A pioneering new study by the University of Glamorgan maintains devolution and the Welsh Assembly have transformed local government in Wales.

The study claims to show the Assembly and local government are working together to develop a distinctive style of intergovernmental relations within Wales.

Furthermore, it asserts that the Welsh Assembly has not affected local government discretion and benefits from its political support and professional expertise.

The Joseph Rowntree Foundation, which compiled the independent report, said Assembly members are more favourably inclined towards local government than

their Westminster counterparts, and have adopted a less restrictive approach to councils.

Despite having to work within the constraints of the England and Wales policy systems, the Welsh Assembly, which only has secondary legislative power unlike the Scottish Parliament and Northern Irish Assembly, does have complete discretion in determining its budgetary priorities.

The report outlined two key issues for councils in Wales: money and discretion.

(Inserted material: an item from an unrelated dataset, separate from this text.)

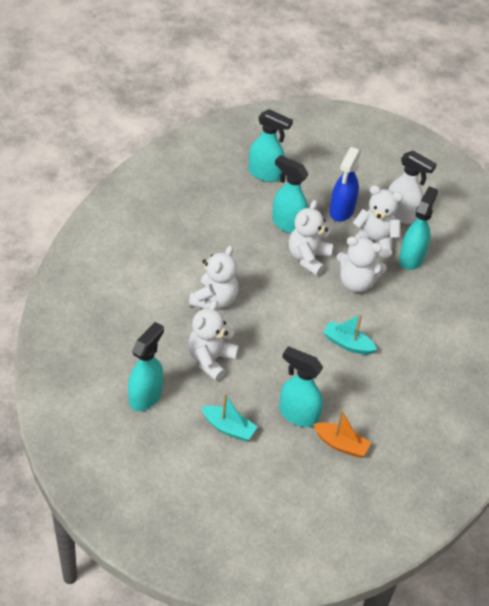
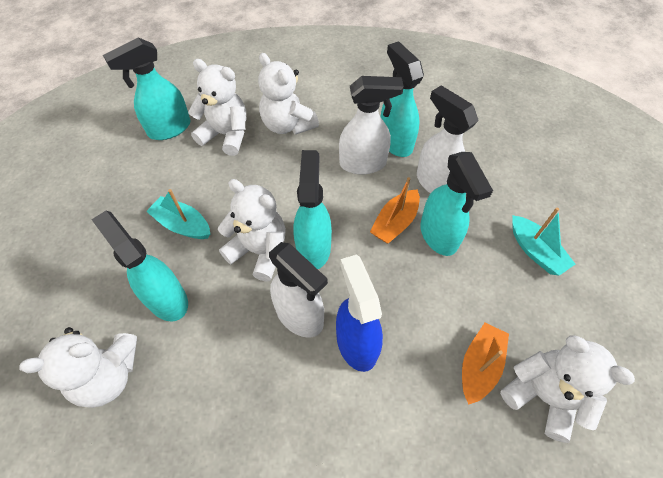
orange boat: 1 -> 2
white spray bottle: 1 -> 3

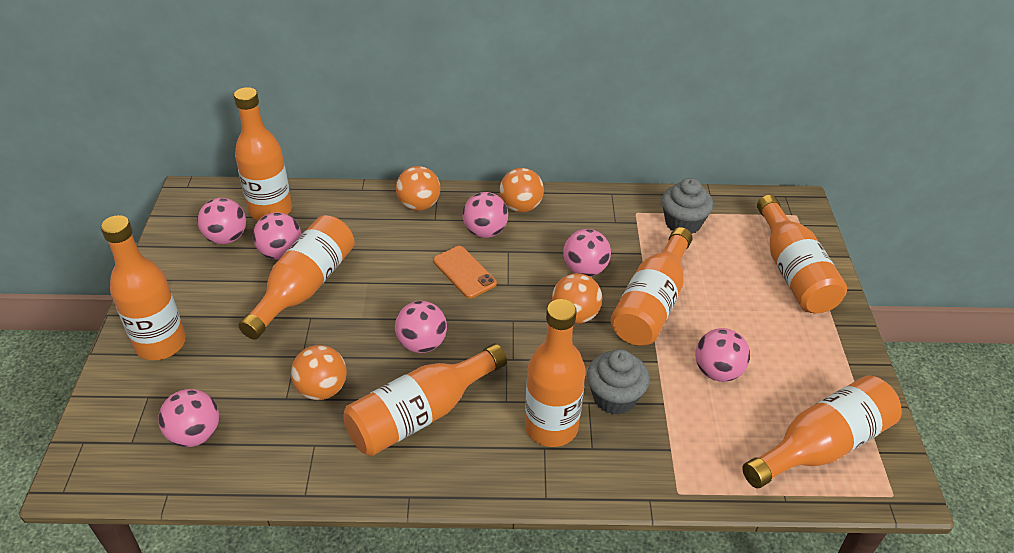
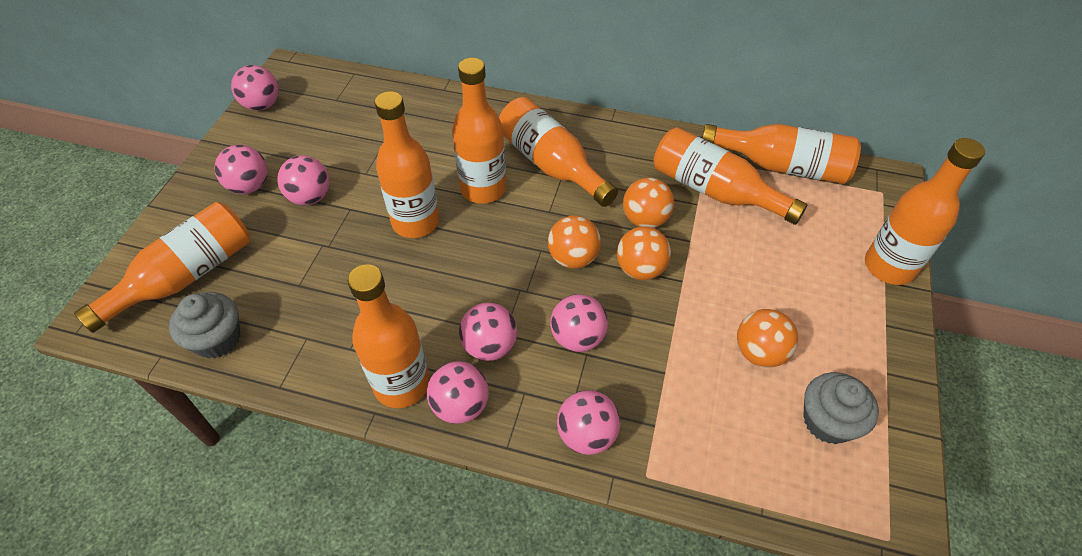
orange phone: 1 -> 0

It said devolution had not led to a significant increase in local government's share of the Welsh spending cake.

It noted local spending discretion had been significantly 'eroded' by central government under both Conservative and Labour governments.

But now the Assembly had slowed this erosion making less use of specific grants than central government does in vital areas of spending such as health.

The Assembly should build on policy agreements, the report said, have 'better strategic vision' and improve its consultative processes.

A spokesman for the Welsh Local Government Association fully endorsed the findings of the report, stressing the positive relationship between it and the Assembly.

He said: 'The effective relationship is enhanced through the partnership council.'

He added the ending of ring-fencing in finance, the introduction of policy agreements and the increasing role of local government in the NHS in Wales were all examples of how they were co-operating effectively.

But the report also outlined some lessons for local government which included strengthening mediating organisations such as the WLGA and bolstering the role of elected members.

The WLGA spokesman added that many of those points had already been addressed.